Breakup violence: Resources for teens and parents

Breakup violence among teens is a crime that has no zip code -- and it's a crime many parents may not be aware of

Breakup violence among teens is a crime that has no zip code. It's urban, suburban, and rural. A relationship ends and what happens is an emotional surge of uncontrollable anger. It can be verbal or physical and sometimes, as in the case of Wayland, Mass., teen Lauren Astley, it can end in death.

The statistics are startling. Researchers estimate that one in three young adults between the ages of 14 and 20 has experienced some form of dating violence. "Of teenagers who are in abusive relationships, 3 percent will tell an authority figure, 6 percent will tell a family member, but 75 percent will tell a friend - that's why we focus on kids," former Middlesex County, Mass., District Attorney Gerry Leone tells "48 Hours".

WHERE TO CALL FOR HELP

National Teen Dating Abuse Helpline: 1-866-331-9474

National Domestic Violence Hotline: 1-800-799-SAFE (7233) | 1-800-787-3224 [TTY]

National Sexual Assault Hotline: 1-800-656-HOPE (4673)

Teen advocates and awareness

All through Massachusetts, teenagers are working to bringing awareness to the growing problem of dating and breakup violence. Students participating in Lincoln Sudbury High School's Mentors in Violence Prevention program give a dramatic presentation to fellow students about the warning signs of dating abuse and breakup violence. Students with Boston's Start Strong program aim to promote healthy relationships and prevent teen dating violence and Shawsheen Regional Technical High School's dating awareness club meets weekly to discuss how to educate classmates about the dangers of dating abuse. Watch the video above and below to hear from the students.
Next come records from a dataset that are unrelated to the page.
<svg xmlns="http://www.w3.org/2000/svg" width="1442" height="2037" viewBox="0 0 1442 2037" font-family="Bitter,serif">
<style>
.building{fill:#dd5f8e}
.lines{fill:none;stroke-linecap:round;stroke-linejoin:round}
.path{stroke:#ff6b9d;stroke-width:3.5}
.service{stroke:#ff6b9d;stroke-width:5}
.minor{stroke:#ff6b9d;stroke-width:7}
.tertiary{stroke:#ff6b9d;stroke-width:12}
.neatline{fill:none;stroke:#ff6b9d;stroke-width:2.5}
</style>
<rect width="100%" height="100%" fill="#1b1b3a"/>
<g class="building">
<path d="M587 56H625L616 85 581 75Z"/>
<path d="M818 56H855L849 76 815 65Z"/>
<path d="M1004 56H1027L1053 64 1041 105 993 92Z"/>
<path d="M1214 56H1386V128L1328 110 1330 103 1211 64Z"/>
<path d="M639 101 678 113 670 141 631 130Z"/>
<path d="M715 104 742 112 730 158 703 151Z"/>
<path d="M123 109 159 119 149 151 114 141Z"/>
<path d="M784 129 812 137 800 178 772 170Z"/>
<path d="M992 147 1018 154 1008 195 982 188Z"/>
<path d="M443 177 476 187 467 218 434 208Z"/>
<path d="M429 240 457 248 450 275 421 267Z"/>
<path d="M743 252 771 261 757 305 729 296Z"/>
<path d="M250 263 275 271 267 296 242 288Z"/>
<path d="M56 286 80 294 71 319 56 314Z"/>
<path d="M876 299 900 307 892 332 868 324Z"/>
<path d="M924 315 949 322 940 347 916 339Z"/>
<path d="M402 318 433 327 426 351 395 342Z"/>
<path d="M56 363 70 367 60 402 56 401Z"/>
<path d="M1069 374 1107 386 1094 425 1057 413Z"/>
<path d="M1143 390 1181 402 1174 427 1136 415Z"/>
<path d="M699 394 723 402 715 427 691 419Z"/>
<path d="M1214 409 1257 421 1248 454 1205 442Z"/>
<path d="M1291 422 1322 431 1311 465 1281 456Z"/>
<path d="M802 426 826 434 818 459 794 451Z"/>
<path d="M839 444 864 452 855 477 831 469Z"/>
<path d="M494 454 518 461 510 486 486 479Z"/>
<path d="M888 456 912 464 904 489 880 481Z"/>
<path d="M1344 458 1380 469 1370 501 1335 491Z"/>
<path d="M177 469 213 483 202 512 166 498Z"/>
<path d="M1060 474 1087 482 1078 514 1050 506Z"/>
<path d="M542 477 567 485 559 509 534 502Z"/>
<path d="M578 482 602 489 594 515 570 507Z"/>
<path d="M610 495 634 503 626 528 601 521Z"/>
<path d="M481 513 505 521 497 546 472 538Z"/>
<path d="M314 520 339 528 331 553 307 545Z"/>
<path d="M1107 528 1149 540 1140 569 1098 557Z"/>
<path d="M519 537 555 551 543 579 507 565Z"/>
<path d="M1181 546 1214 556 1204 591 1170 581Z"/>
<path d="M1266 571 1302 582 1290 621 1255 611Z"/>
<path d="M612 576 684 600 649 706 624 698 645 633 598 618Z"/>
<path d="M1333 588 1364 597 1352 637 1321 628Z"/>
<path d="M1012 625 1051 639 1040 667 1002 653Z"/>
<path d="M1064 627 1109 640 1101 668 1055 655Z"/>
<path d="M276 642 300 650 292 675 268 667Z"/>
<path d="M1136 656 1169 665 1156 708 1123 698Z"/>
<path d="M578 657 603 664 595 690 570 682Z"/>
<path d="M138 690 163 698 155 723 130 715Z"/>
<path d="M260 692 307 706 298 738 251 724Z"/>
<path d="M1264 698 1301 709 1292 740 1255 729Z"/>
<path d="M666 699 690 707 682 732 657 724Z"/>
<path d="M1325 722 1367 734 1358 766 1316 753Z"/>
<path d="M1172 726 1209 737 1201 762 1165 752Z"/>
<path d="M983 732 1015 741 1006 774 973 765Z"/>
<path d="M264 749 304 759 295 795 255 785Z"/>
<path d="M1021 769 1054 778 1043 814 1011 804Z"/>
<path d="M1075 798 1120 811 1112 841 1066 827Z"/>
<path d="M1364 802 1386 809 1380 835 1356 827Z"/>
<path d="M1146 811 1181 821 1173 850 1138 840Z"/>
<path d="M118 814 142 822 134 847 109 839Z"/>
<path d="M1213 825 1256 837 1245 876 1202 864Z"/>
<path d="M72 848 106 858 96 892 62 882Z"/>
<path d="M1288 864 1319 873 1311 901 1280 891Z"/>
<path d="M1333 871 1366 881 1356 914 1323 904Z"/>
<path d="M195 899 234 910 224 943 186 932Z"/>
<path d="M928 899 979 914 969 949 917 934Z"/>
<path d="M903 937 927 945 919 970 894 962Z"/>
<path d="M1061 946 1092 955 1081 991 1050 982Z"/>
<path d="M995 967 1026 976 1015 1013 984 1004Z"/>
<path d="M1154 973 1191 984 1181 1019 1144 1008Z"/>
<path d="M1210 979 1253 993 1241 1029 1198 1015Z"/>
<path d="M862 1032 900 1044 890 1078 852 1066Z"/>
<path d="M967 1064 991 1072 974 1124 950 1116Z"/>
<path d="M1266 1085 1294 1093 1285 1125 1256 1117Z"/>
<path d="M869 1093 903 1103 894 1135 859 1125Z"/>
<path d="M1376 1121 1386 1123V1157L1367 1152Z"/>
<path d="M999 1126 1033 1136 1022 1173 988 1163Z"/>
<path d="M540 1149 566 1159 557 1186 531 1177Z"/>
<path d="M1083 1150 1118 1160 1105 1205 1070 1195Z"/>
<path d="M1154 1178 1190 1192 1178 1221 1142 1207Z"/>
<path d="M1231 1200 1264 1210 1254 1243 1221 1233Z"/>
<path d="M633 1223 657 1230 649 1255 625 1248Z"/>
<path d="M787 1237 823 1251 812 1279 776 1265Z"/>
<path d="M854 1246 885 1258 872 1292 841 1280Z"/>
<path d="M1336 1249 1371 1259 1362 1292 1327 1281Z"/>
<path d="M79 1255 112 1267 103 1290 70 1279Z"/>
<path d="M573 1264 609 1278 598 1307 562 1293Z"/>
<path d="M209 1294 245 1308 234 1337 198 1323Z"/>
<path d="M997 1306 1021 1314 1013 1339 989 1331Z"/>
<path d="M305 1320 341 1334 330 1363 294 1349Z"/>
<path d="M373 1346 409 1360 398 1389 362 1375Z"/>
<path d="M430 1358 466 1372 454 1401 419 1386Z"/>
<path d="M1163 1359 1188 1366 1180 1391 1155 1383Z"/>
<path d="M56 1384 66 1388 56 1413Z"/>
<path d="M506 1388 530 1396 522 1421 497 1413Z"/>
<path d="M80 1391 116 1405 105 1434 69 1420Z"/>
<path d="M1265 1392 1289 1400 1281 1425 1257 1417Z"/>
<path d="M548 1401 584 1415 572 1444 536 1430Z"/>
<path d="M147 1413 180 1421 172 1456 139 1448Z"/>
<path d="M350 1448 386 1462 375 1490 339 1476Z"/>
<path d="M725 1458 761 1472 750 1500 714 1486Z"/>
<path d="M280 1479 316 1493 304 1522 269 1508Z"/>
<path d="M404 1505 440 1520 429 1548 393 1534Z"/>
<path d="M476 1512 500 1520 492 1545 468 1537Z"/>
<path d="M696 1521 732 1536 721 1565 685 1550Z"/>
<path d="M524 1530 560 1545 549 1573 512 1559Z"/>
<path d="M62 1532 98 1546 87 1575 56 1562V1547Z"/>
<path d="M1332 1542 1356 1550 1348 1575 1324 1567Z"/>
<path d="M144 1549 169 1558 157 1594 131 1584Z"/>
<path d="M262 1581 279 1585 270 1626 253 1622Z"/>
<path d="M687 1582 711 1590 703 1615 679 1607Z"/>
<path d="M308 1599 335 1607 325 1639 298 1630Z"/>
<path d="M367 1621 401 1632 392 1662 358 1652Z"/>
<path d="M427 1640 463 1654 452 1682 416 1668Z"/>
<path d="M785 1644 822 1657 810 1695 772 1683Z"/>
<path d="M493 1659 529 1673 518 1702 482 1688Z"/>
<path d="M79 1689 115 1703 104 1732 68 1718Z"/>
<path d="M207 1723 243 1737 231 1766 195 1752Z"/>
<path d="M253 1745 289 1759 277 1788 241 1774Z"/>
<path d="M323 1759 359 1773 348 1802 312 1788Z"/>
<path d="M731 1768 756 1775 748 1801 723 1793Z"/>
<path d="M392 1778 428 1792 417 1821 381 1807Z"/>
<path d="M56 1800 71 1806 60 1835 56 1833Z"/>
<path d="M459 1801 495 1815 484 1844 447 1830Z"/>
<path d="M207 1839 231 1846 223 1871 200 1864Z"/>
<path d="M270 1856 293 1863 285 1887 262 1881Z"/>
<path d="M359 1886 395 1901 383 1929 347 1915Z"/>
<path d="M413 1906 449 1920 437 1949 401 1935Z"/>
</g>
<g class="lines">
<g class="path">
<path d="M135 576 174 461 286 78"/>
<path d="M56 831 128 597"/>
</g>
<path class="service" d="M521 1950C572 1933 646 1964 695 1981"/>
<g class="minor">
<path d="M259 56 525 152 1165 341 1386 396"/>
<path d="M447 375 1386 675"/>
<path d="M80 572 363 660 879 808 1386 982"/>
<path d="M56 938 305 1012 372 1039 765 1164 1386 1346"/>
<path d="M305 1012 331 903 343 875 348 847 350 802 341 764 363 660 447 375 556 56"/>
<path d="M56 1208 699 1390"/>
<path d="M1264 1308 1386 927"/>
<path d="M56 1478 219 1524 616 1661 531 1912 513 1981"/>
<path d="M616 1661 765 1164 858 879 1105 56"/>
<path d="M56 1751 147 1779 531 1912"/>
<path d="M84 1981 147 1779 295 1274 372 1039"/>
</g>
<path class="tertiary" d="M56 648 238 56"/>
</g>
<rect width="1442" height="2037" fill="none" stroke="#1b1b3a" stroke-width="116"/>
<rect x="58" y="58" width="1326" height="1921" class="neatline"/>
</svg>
Expert weighs in on teen dating and breakup violence

Boston Public Health Commission Executive Director Barbara Ferrer talks to "48 Hours" about what parents need to know about teen dating abuse, the impact of social media, and the importance of healthy dating relationships. Social media has "added a level of stress that, we, as adults, haven't had to deal with and we really need to make sure that young people understand that and set boundaries around their digital lives," said Ferrer.

The warning signs

According to Love is Respect.org, dating abuse is a pattern of destructive behaviors used to exert power and control over a dating partner. It can be hard to tell when a behavior crosses the line from healthy to unhealthy or even abusive. Here are some things to be aware of:

Teens and technology:

Social media adds enormous pressure -- the digital footprint that every young person lives with makes breaking up harder, sometimes humiliating. It's a recipe for disaster. "... the loss, the breakup, it's tweeted ... it's texted about. It's Facebook-ed," Leone said. "Everybody's electronically communicating about it. And what it tends to do is exacerbate the entirety of the situation.

Teen survivor helping others

Brittny Henderson of Burlington Wis., came face-to face with dating abuse her freshmen year in high school. "It all happened so slowly," Brittny explained of the increasingly aggressive and controlling behavior her once goofy, fun boyfriend started exhibiting. Brittny's father stepped in and ended the relationship for her. She now volunteers at the National Teen Dating Abuse Helpline. "Once you're involved in it, it sucks you in. Anyone can fall victim to abuse."

Resources on the web:

Love is Respect is a joint project between the National Dating Abuse Helpline and Break the Cycle to provide resources for teens, parents, friends and family, peer advocates, government officials, law enforcement officials and the general public. All communication is confidential and anonymous.

BreaktheCycle.org engages, educates, and empowers youth to build lives and communities free from domestic and dating violence.

National Center for Victims of Crime is the nation's leading resource and advocacy organization for crime victims.

The Date Safe Project is committed to being the nation's leading organization for teaching how "asking first" makes all the difference in creating safer intimacy and in decreasing occurrences of sexual assault.

Futures Without Violence has led the way and set the pace for ground-breaking education programs, national policy development, professional training programs, and public actions designed to end violence against women, children and families around the world.

ChooseRespect.com focuses on preventing dating abuse by educating 11- 14-year-olds about healthy relationships.

The Lauren Dunne Astley Memorial Fund was created by her parents. It's mission is to promote dynamic educational programs, particularly those in the areas of the development of healthy teen relationships, the arts and community service.

Created from tragedy, Dating Abuse Stops Here, or DASH, was created to inspire and inform a community. The site offers fact sheets, information, and resources about teen dating abuse to help teens, their parents and friends understand more about this growing problem.

That's Not Cool addresses ways teens can work against dating abuse in their everyday actions.

The National Online Resource Center on Violence Against Women is a comprehensive and easily accessible online collection of full-text, searchable materials and resources on domestic violence, sexual violence and related issues.

WomensLaw.org provides easy-to-understand legal information to women living with or escaping domestic violence.

OnWatchCampus is a mobile app designed to help keep students on college campuses safe by giving them the tools to plan and inform the people they trust when they need help.